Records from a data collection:
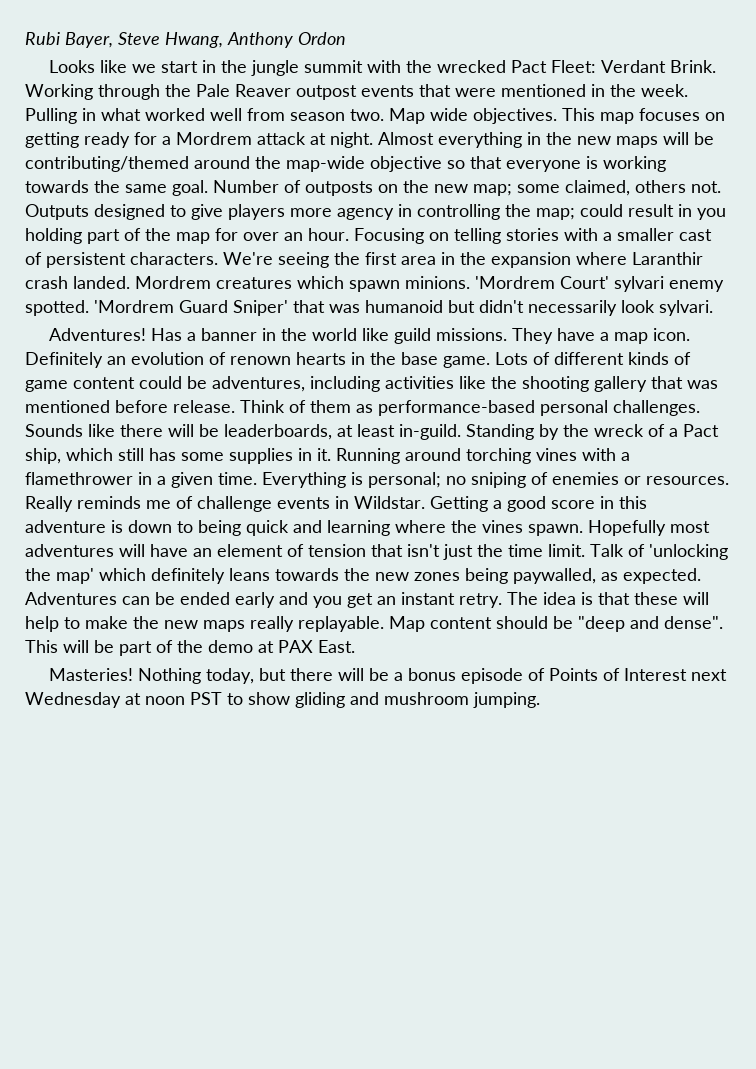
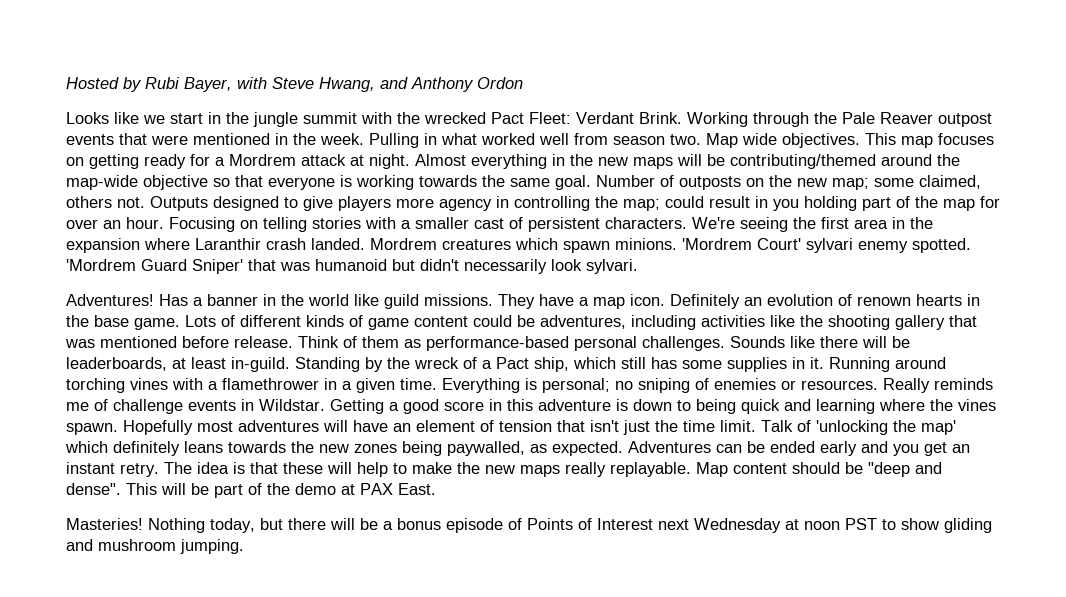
(25, 38) none -> [66,77,142,92] Hosted by
(113, 40) none -> [237,77,267,89] with
(223, 40) none -> [380,77,408,89] and

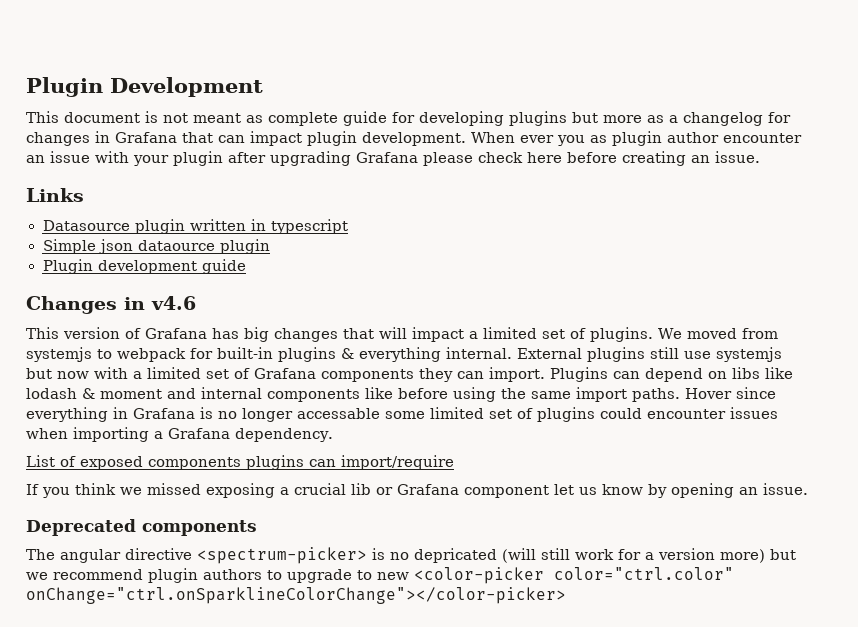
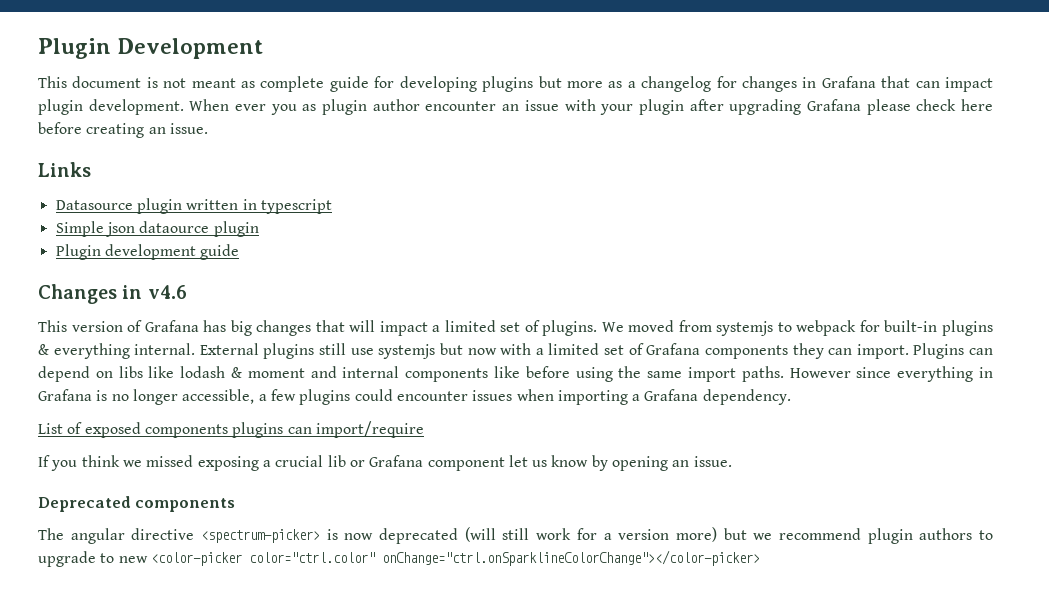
[685,388,732,399] Hover -> [789,368,851,378] However
[297,407,533,419] accessable some limited set of -> [182,389,296,404] accessible, a few
[390,548,497,563] no depricated -> [344,528,459,544] now deprecated

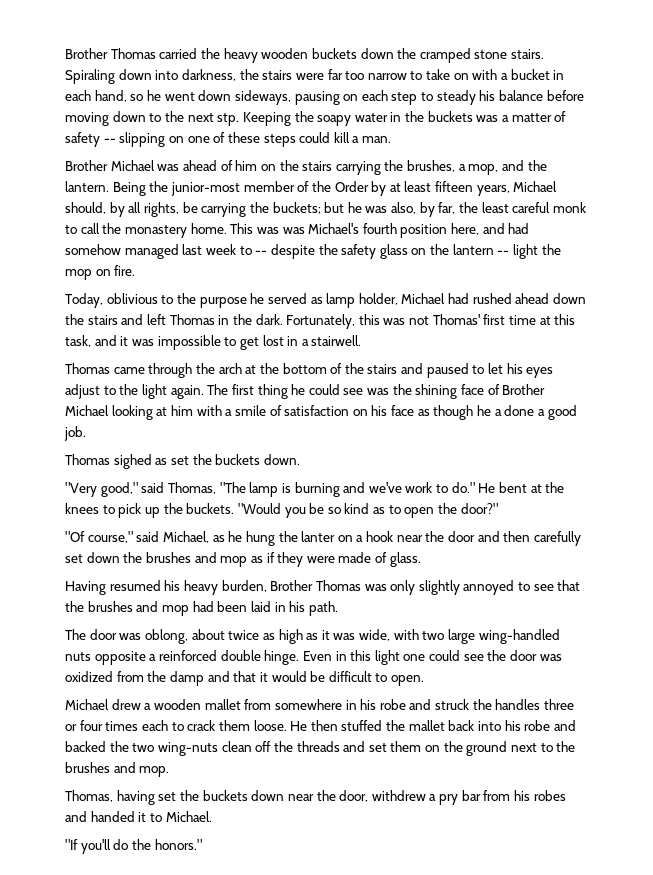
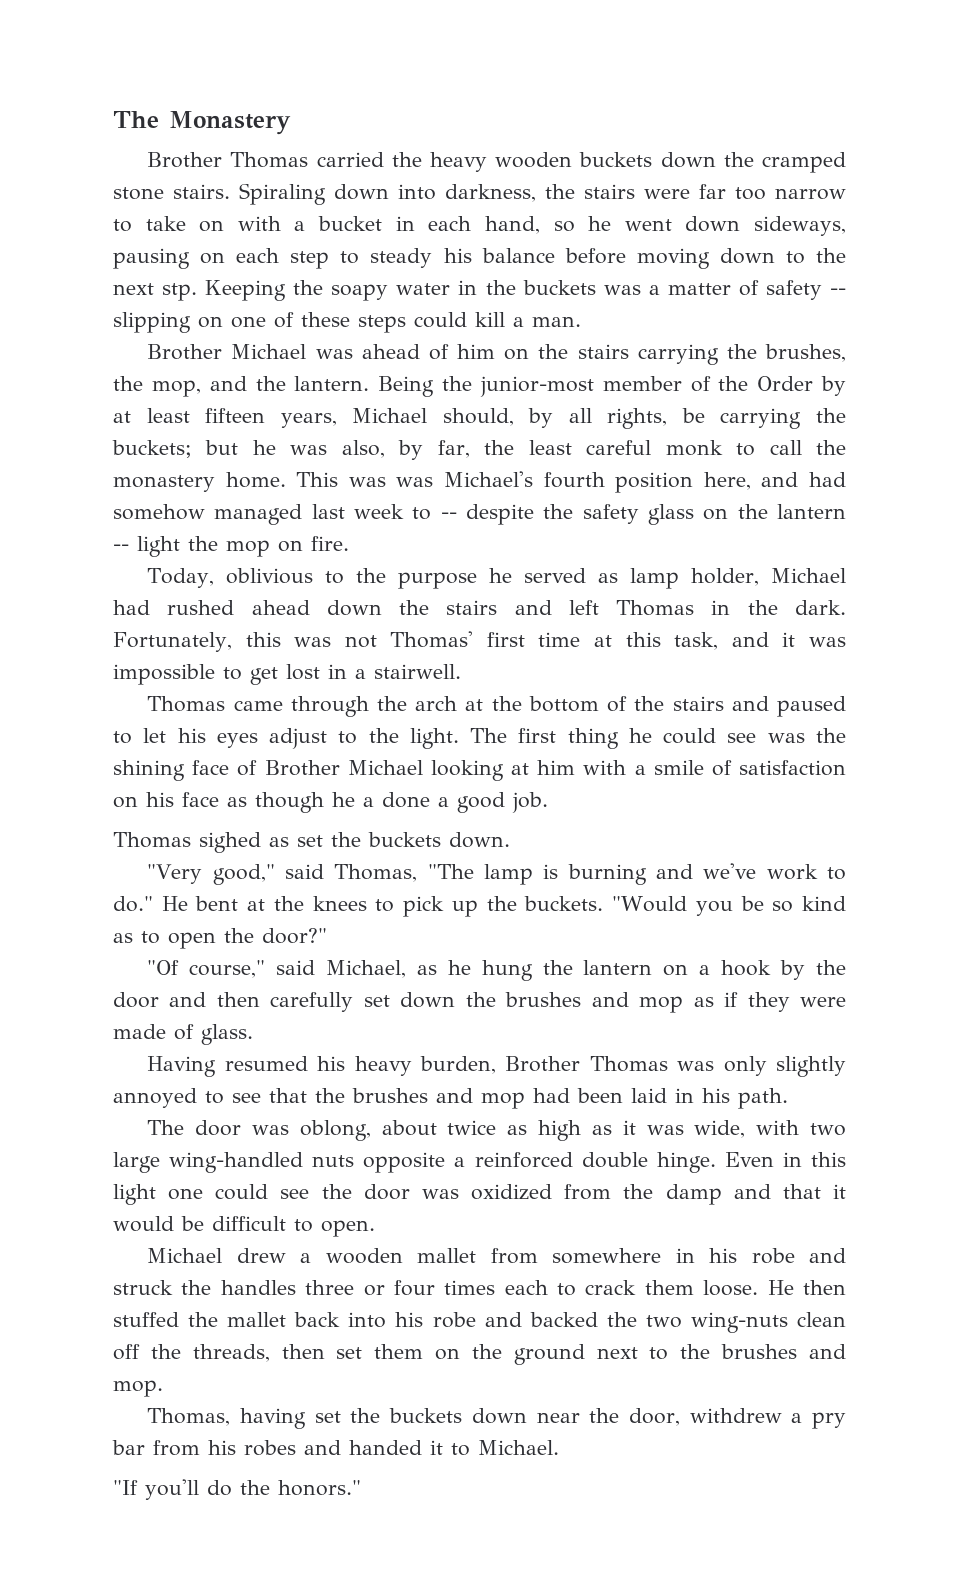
(65, 53) none -> [113,111,291,135] The Monastery //
[458,164,466,171] a -> [113,376,143,391] the
[141,384,204,399] light again. -> [409,728,459,749] light.
[301,531,336,542] lanter -> [583,960,653,975] lantern
[396,535,423,542] near -> [780,960,806,980] by
[296,741,366,752] threads and -> [192,1344,325,1362] threads, then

EXERCISE: Copy every record exactly, without the pictures.

RESULT FOR THIS TASK:
(25, 38) none -> [66,77,142,92] Hosted by
(113, 40) none -> [237,77,267,89] with
(223, 40) none -> [380,77,408,89] and

[685,388,732,399] Hover -> [789,368,851,378] However
[297,407,533,419] accessable some limited set of -> [182,389,296,404] accessible, a few
[390,548,497,563] no depricated -> [344,528,459,544] now deprecated

(65, 53) none -> [113,111,291,135] The Monastery //
[458,164,466,171] a -> [113,376,143,391] the
[141,384,204,399] light again. -> [409,728,459,749] light.
[301,531,336,542] lanter -> [583,960,653,975] lantern
[396,535,423,542] near -> [780,960,806,980] by
[296,741,366,752] threads and -> [192,1344,325,1362] threads, then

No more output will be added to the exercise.